Kathleen Newman, Respondent,
v
Ashutush Datta et al., Appellants.

—[*1] Baker, McEvoy, Morrissey & Moskovits, P.C., New York (Stacy R. Seldin of counsel), for appellants.

Sinel & Associates, PLLC, New York (Jessica Keeley of counsel), for respondent.

Order, Supreme Court, New York County (Paul Wooten, J.), entered July 7, 2009, which denied defendants' motion for summary judgment dismissing the complaint, unanimously affirmed, without costs.

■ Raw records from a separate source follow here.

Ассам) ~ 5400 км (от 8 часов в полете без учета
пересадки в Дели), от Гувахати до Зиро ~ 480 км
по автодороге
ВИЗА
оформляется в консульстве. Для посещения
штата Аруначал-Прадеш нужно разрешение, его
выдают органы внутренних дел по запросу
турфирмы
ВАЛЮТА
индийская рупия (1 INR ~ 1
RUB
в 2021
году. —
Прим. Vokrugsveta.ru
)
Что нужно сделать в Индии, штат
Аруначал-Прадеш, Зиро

Insofar as "a fracture" is one statutory definition of "serious injury" (Insurance Law § 5102 [d]), we conclude that defendants failed to establish prima facie that plaintiff's dental injury did not constitute a serious injury within the meaning of the statute (see Kennedy v Anthony, 195 AD2d 942, 944 [1993]; see also Sanchez v Romano, 292 AD2d 202, 203 [2002]). Defendants' expert dentist, based on his examination of plaintiff, identified at least two fractured teeth about which he made no finding that the fractures antedated plaintiff's accident (see Pommells v Perez, 4 NY3d 566, 572 [2005]).

We would find, in any event, that plaintiff raised an issue of fact through an affidavit by her oral surgeon, who stated that, based upon his examination of her and review of her dental records, it was his opinion that the accident caused fractures in two of plaintiff's teeth and that, as a result, plaintiff would be required to undergo extensive and ongoing dental treatment (see Kennedy, 195 AD2d at 944). Concur—Andrias, J.P., Sweeny, Renwick, Abdus-Salaam and Manzanet-Daniels, JJ.